Merkel e Sarkozy voltam às reuniões bilaterais na próxima semana 
02.01.2012 - 16:24 Por Pedro Crisóstomo
Merkel e Sarkozy reuniram-se em Paris dias antes da última cimeira europeia de 2011
(Foto: John Schults/Reuters)Depois de um ano em que se repetiram as reuniões de trabalho entre a dupla Angela Merkel-Nicolas Sarkozy antes das cimeiras europeias, os dois líderes voltam a encontrar-se para preparar o próximo Conselho Europeu. O encontro entre a chanceler alemã e o Presidente francês é já na próxima segunda-feira, num almoço de trabalho em Berlim.
A data de 9 de Janeiro foi confirmada numa curta nota pela Presidência francesa, que refere que em cima da mesa estarão questões europeias, em particular a preparação da cimeira de dia 30.
O almoço de trabalho antecede, em três semanas, a primeira reunião de líderes da União Europeia de 2012, consagrada à discussão de medidas de combate à crise financeira e ao crescimento europeu. Da última vez, Merkel reuniu-se com Sarkozy em Paris, dias antes da última cimeira europeia de 2011.
Na semana anterior à reunião de Bruxelas, para dia 23, está ainda marcada uma reunião de ministros das Finanças dos 27.
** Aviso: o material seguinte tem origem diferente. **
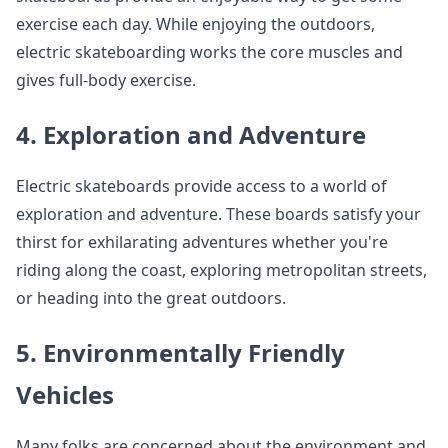
exercise each day. While enjoying the outdoors,
electric skateboarding works the core muscles and
gives full-body exercise.
4. Exploration and Adventure
Electric skateboards provide access to a world of
exploration and adventure. These boards satisfy your
thirst for exhilarating adventures whether you're
riding along the coast, exploring metropolitan streets,
or heading into the great outdoors.
5. Environmentally Friendly
Vehicles
Many folks are concerned about the environment and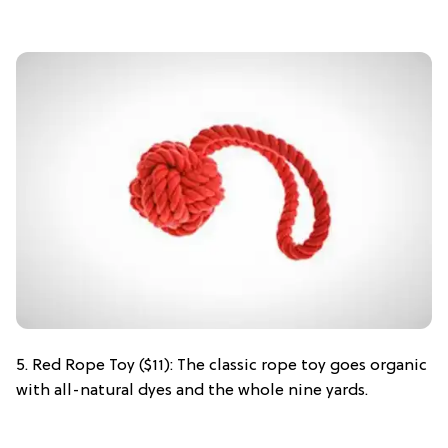
5. Red Rope Toy ($11): The classic rope toy goes organic
with all-natural dyes and the whole nine yards.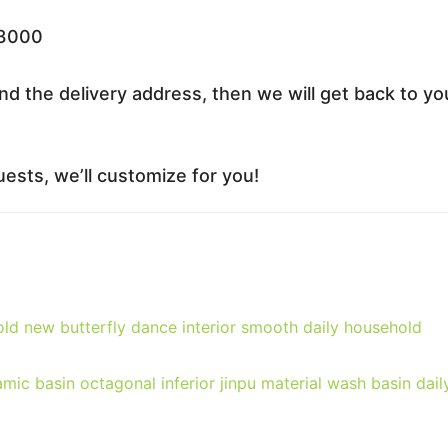
33000
nd the delivery address, then we will get back to yo
ests, we’ll customize for you!
ld new butterfly dance interior smooth daily household
ic basin octagonal inferior jinpu material wash basin dail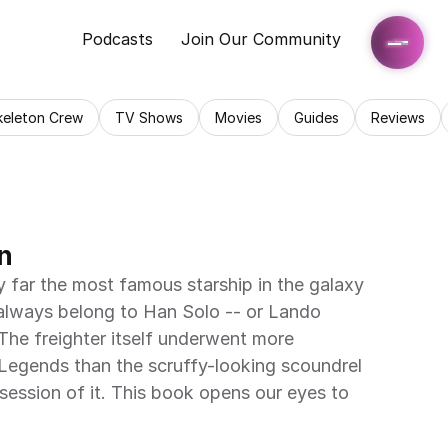
Podcasts
Join Our Community
keleton Crew
TV Shows
Movies
Guides
Reviews
n
 far the most famous starship in the galaxy 
t always belong to Han Solo -- or Lando 
 The freighter itself underwent more 
Legends than the scruffy-looking scoundrel 
ession of it. This book opens our eyes to 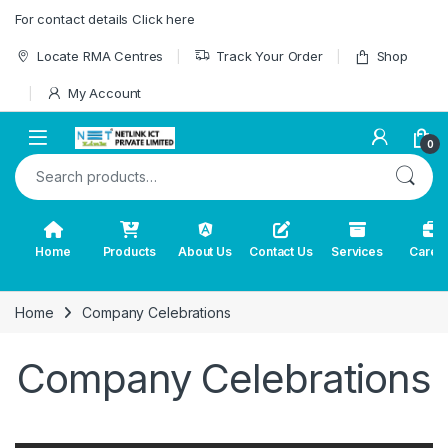
Skip to navigation
Skip to content
For contact details Click here
Locate RMA Centres
Track Your Order
Shop
My Account
0
Search for:
Home
Products
About Us
Contact Us
Services
Caree
Home
Company Celebrations
Company Celebrations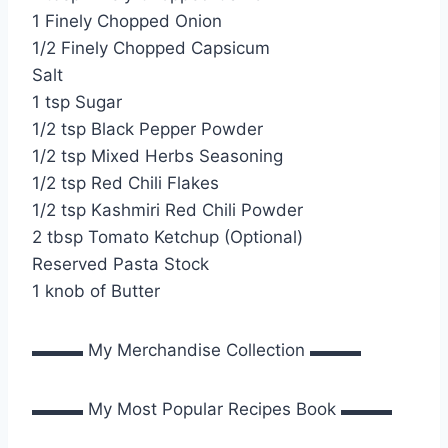
1 Finely Chopped Onion
1/2 Finely Chopped Capsicum
Salt
1 tsp Sugar
1/2 tsp Black Pepper Powder
1/2 tsp Mixed Herbs Seasoning
1/2 tsp Red Chili Flakes
1/2 tsp Kashmiri Red Chili Powder
2 tbsp Tomato Ketchup (Optional)
Reserved Pasta Stock
1 knob of Butter
▬▬▬ My Merchandise Collection ▬▬▬
▬▬▬ My Most Popular Recipes Book ▬▬▬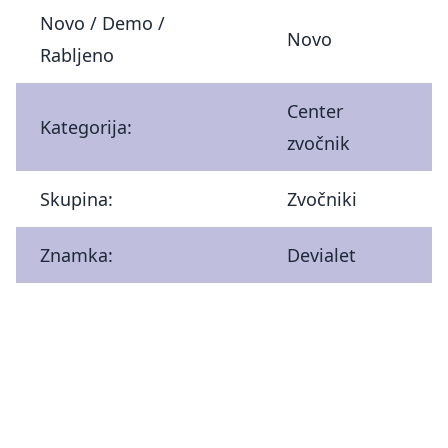
Novo / Demo /
Novo
Rabljeno
Center
Kategorija:
zvočnik
Skupina:
Zvočniki
Znamka:
Devialet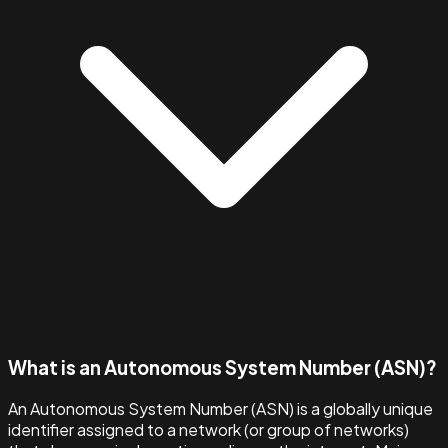
What is an Autonomous System Number (ASN)?
An Autonomous System Number (ASN) is a globally unique
identifier assigned to a network (or group of networks)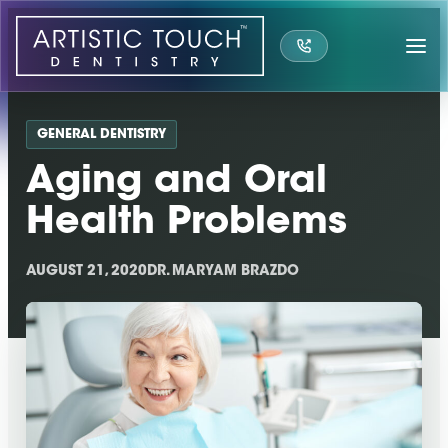
Skip
to
content
GENERAL DENTISTRY
Aging and Oral
Health Problems
AUGUST 21, 2020
DR. MARYAM BRAZDO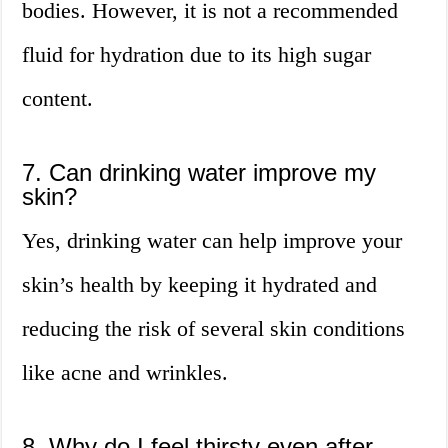
bodies. However, it is not a recommended
fluid for hydration due to its high sugar
content.
7. Can drinking water improve my
skin?
Yes, drinking water can help improve your
skin’s health by keeping it hydrated and
reducing the risk of several skin conditions
like acne and wrinkles.
8. Why do I feel thirsty even after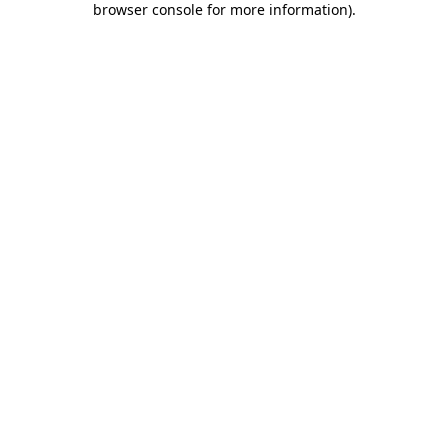
browser console for more information)
.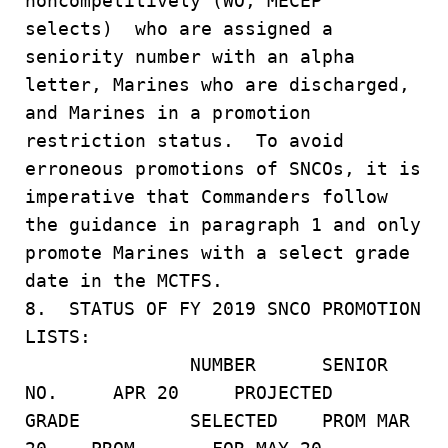
noncompetitively (WO, MECEP
selects) who are assigned a
seniority number with an alpha
letter, Marines who are discharged,
and Marines in a promotion
restriction status. To avoid
erroneous promotions of SNCOs, it is
imperative that Commanders follow
the guidance in paragraph 1 and only
promote Marines with a select grade
date in the MCTFS.
8. STATUS OF FY 2019 SNCO PROMOTION
LISTS:
NUMBER SENIOR
NO. APR 20 PROJECTED
GRADE SELECTED PROM MAR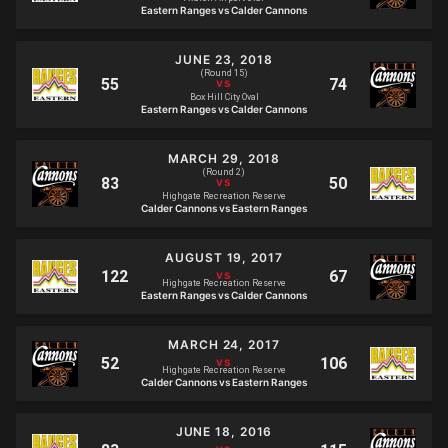
Eastern Ranges vs Calder Cannons
JUNE 23, 2018
(Round 15)
Box Hill City Oval
Eastern Ranges vs Calder Cannons
MARCH 29, 2018
(Round 2)
Highgate Recreation Reserve
Calder Cannons vs Eastern Ranges
AUGUST 19, 2017
Highgate Recreation Reserve
Eastern Ranges vs Calder Cannons
MARCH 24, 2017
Highgate Recreation Reserve
Calder Cannons vs Eastern Ranges
JUNE 18, 2016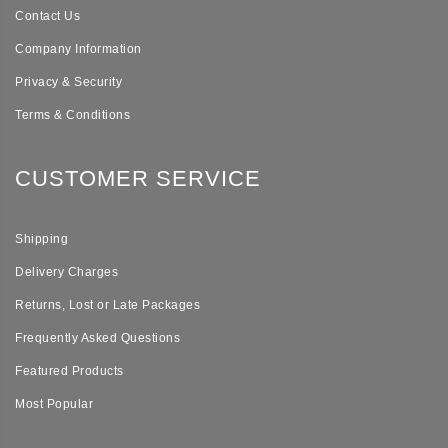
Contact Us
Company Information
Privacy & Security
Terms & Conditions
CUSTOMER SERVICE
Shipping
Delivery Charges
Returns, Lost or Late Packages
Frequently Asked Questions
Featured Products
Most Popular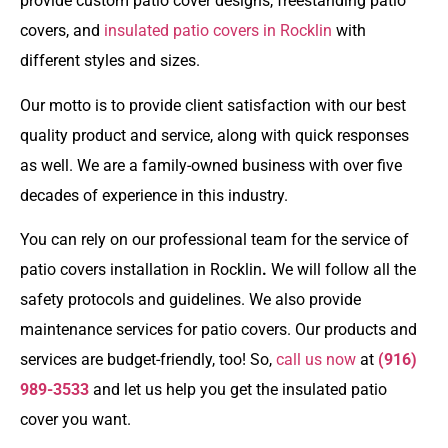
provide
custom patio cover
designs,
freestanding patio
covers
, and
insulated patio covers in Rocklin
with
different styles and sizes.
Our motto is to provide client satisfaction with our best
quality product and service, along with quick responses
as well. We are a family-owned business with over five
decades of experience in this industry.
You can rely on our professional team for the service of
patio covers installation in Rocklin
.
We will follow all the
safety protocols and guidelines. We also provide
maintenance services for patio covers. Our products and
services are budget-friendly, too! So,
call us now
at
(916)
989-3533
and let us help you get the insulated patio
cover you want.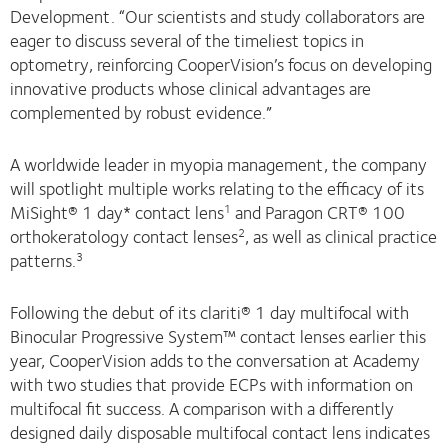
Development. “Our scientists and study collaborators are
eager to discuss several of the timeliest topics in
optometry, reinforcing CooperVision’s focus on developing
innovative products whose clinical advantages are
complemented by robust evidence.”
A worldwide leader in myopia management, the company
will spotlight multiple works relating to the efficacy of its
MiSight® 1 day* contact lens
and Paragon CRT® 100
1
orthokeratology contact lenses
, as well as clinical practice
2
patterns.
3
Following the debut of its clariti® 1 day multifocal with
Binocular Progressive System™ contact lenses earlier this
year, CooperVision adds to the conversation at Academy
with two studies that provide ECPs with information on
multifocal fit success. A comparison with a differently
designed daily disposable multifocal contact lens indicates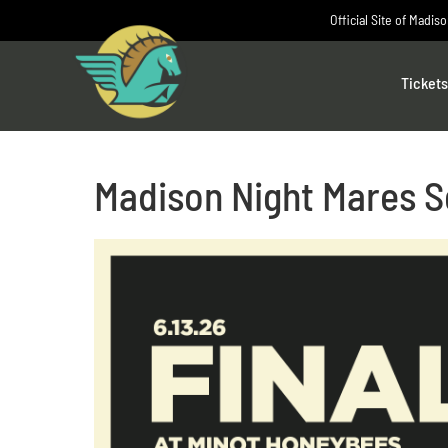
Skip
Official Site of Madis
to
content
Tickets
Madison Night Mares S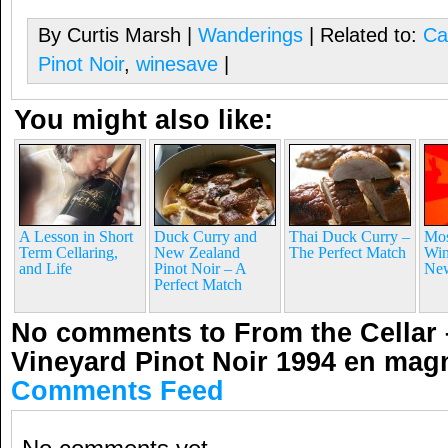
By Curtis Marsh |
Wanderings
| Related to:
Ca
Pinot Noir
,
winesave
|
You might also like:
A Lesson in Short
Duck Curry and
Thai Duck Curry –
Mos
Term Cellaring,
New Zealand
The Perfect Match
Win
and Life
Pinot Noir – A
New
Perfect Match
No comments to From the Cellar 
Vineyard Pinot Noir 1994 en ma
Comments Feed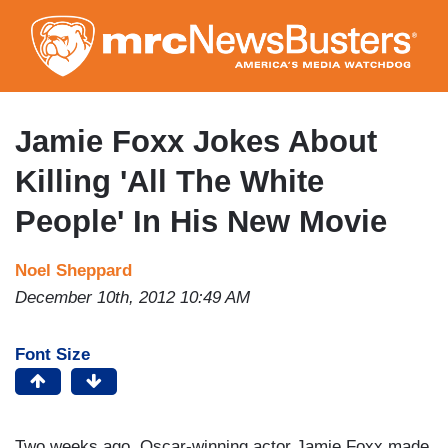
Skip
to
main
content
Jamie Foxx Jokes About
Killing 'All The White
People' In His New Movie
Noel Sheppard
December 10th, 2012 10:49 AM
Font Size
Two weeks ago, Oscar-winning actor Jamie Foxx made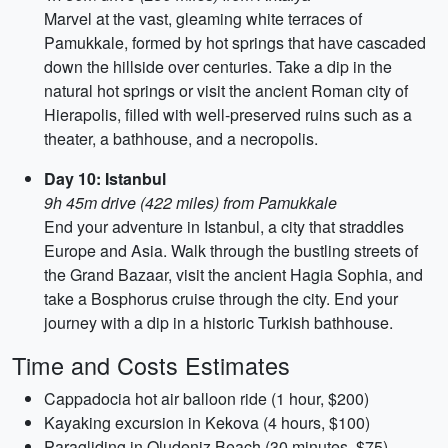
Marvel at the vast, gleaming white terraces of
Pamukkale, formed by hot springs that have cascaded
down the hillside over centuries. Take a dip in the
natural hot springs or visit the ancient Roman city of
Hierapolis, filled with well-preserved ruins such as a
theater, a bathhouse, and a necropolis.
Day 10: Istanbul
9h 45m drive (422 miles) from Pamukkale
End your adventure in Istanbul, a city that straddles
Europe and Asia. Walk through the bustling streets of
the Grand Bazaar, visit the ancient Hagia Sophia, and
take a Bosphorus cruise through the city. End your
journey with a dip in a historic Turkish bathhouse.
Time and Costs Estimates
Cappadocia hot air balloon ride (1 hour, $200)
Kayaking excursion in Kekova (4 hours, $100)
Paragliding in Oludeniz Beach (30 minutes, $75)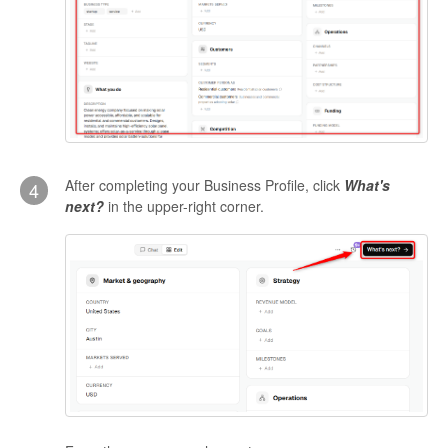
After completing your Business Profile, click
What's
4
next?
in the upper-right corner.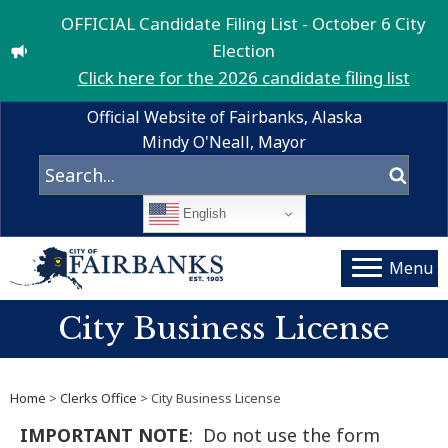
OFFICIAL Candidate Filing List - October 6 City
Election
Click here for the 2026 candidate filing list
Official Website of Fairbanks, Alaska
Mindy O'Neall, Mayor
English
Menu
City Business License
Home
>
Clerks Office
> City Business License
IMPORTANT NOTE
: Do not use the form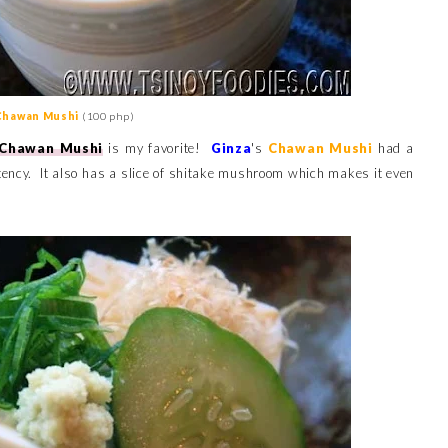
Chawan Mushi
(100 php)
Chawan Mushi
is my favorite!
Ginza
's
Chawan Mushi
had a
tency. It also has a slice of shitake mushroom which makes it even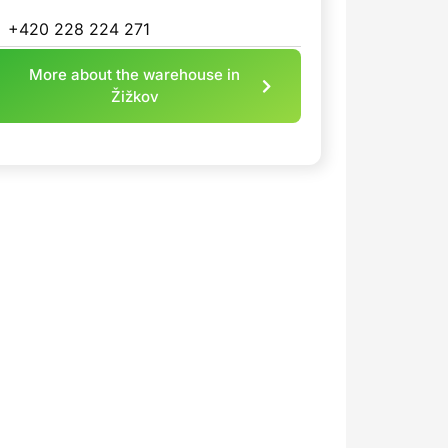
+420 228 224 271
More about the warehouse in
Žižkov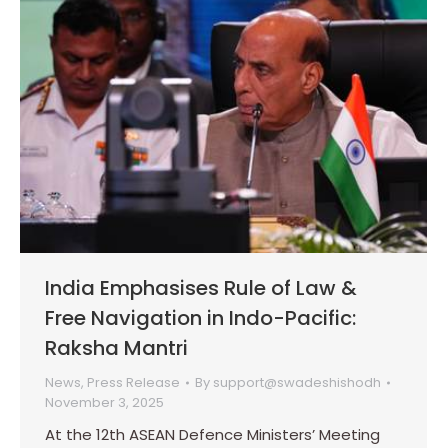
India Emphasises Rule of Law &
Free Navigation in Indo-Pacific:
Raksha Mantri
News
,
Press Release
By
support@swadeshishodh
November 3, 2025
At the 12th ASEAN Defence Ministers’ Meeting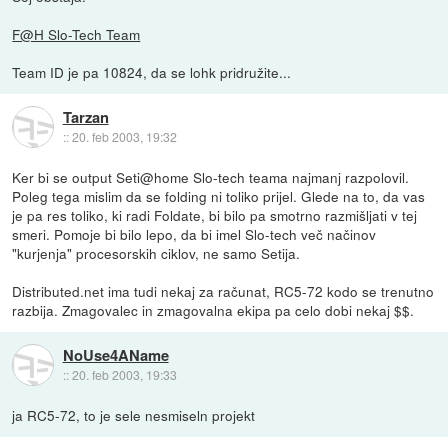
F@H Slo-Tech Team
Team ID je pa 10824, da se lohk pridružite...
Tarzan
::
20. feb 2003, 19:32
Ker bi se output Seti@home Slo-tech teama najmanj razpolovil.
Poleg tega mislim da se folding ni toliko prijel. Glede na to, da vas
je pa res toliko, ki radi Foldate, bi bilo pa smotrno razmišljati v tej
smeri. Pomoje bi bilo lepo, da bi imel Slo-tech več načinov
"kurjenja" procesorskih ciklov, ne samo Setija.
Distributed.net ima tudi nekaj za računat, RC5-72 kodo se trenutno
razbija. Zmagovalec in zmagovalna ekipa pa celo dobi nekaj $$.
NoUse4AName
::
20. feb 2003, 19:33
ja RC5-72, to je sele nesmiseln projekt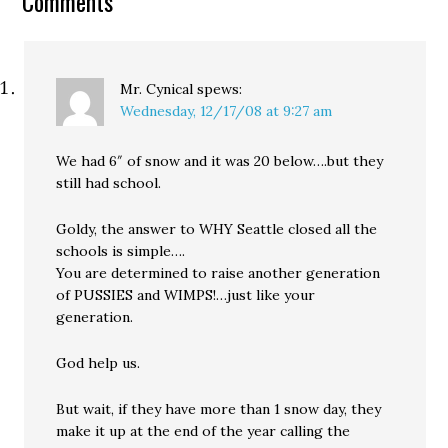
Comments
worst. Road salt in this
kind of weather is…
Mr. Cynical
spews:
Wednesday, 12/17/08 at 9:27 am
We had 6″ of snow and it was 20 below….but they
still had school.
Goldy, the answer to WHY Seattle closed all the
schools is simple….
You are determined to raise another generation
of PUSSIES and WIMPS!…just like your
generation.
God help us.
But wait, if they have more than 1 snow day, they
make it up at the end of the year calling the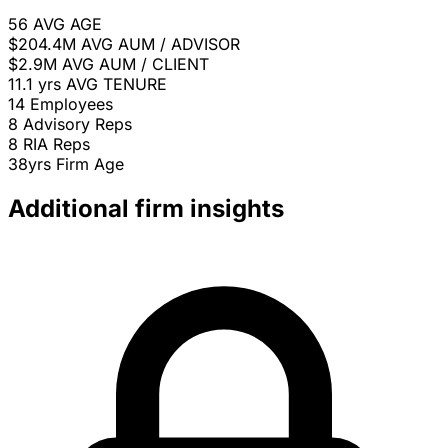
56
AVG AGE
$204.4M
AVG AUM / ADVISOR
$2.9M
AVG AUM / CLIENT
11.1 yrs
AVG TENURE
14
Employees
8
Advisory Reps
8
RIA Reps
38yrs
Firm Age
Additional firm insights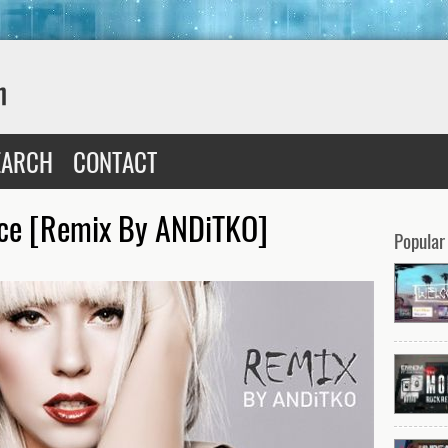
EARCH
CONTACT
nce [Remix By ANDiTKO]
Popular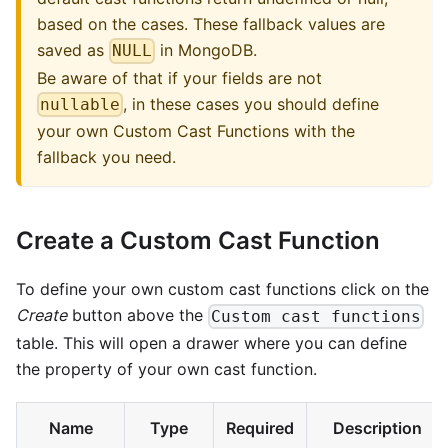
based on the cases. These fallback values are
saved as
in MongoDB.
NULL
Be aware of that if your fields are not
, in these cases you should define
nullable
your own Custom Cast Functions with the
fallback you need.
Create a Custom Cast Function
To define your own custom cast functions click on the
Create
button above the
Custom cast functions
table. This will open a drawer where you can define
the property of your own cast function.
Name
Type
Required
Description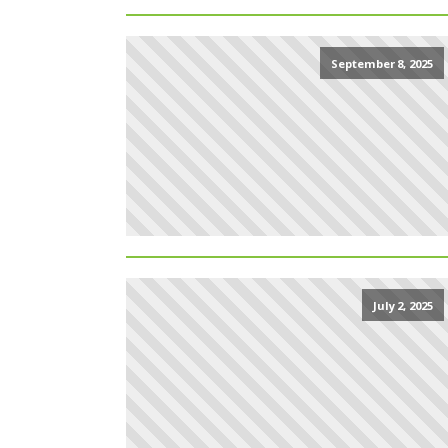
September 8, 2025
July 2, 2025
Sob a ameaça de um corte de rating ao seu triplo A, a nota máxima atribuída pelas grandes agências de notação financeira, Alemanha e França (as duas maiores economias da moeda única) temem as consequências de uma eventual revisão em baixa das suas notações financeiras.
O Eliseu acredita, segundo refere a AFP, que alguma das três grandes agências de notação pode tomar uma medida nesse sentido já no início de Janeiro. E o próprio presidente francês já reconheceu que um corte ao rating AAA francês seria “uma dificuldade acrescida, mas não insuperável”.
O arranque do ano fica também marcado pela entrada no Banco Central Europeu (BCE) de dois novos responsáveis – alemão e francês.
Jörg Asmussen, até aqui secretário de Estado das Finanças alemão, assume o lugar deixado com a demissão do também alemão Jürgen Stark como representante máximo de Berlim no BCE. Para completar o grupo dos seis membros da comissão executiva entra o francês Benoît Coeuré. Ao substituir o italiano Lorenzo Bini Smaghi, Coeuré reforça a influência francesa na instituição, quando a presidência do BCE é agora conduzida pelo italiano Mario Draghi.
Numa altura em que na Europa se multiplicam os apelos, entre economistas e responsáveis nacionais, para que a autoridade monetária na zona euro assuma um papel mais activo na resolução da crise, o que podem trazer ao BCE estes dois nomes? “Sangue novo” e uma “abordagem diferente”, acredita Jacques Cailloux, economista do grupo Royal Bank of Scotland, à Bloomberg.
A expectativa já não é alimentada por Marchel Alexandrovich, do grupo bancário Jefferies International, que falou à mesma agência. Para o economista, tendo o BCE um mandato “claro” (manter os preços estáveis), para ir mais além nas medidas de combate à crise, terá de contar com “uma maioria para tomar outras medidas” para além do que já assumiu, como a compra “temporária” e de carácter excepcional de dívida no mercado secundário e a concessão de empréstimos ilimitados aos bancos da zona euro.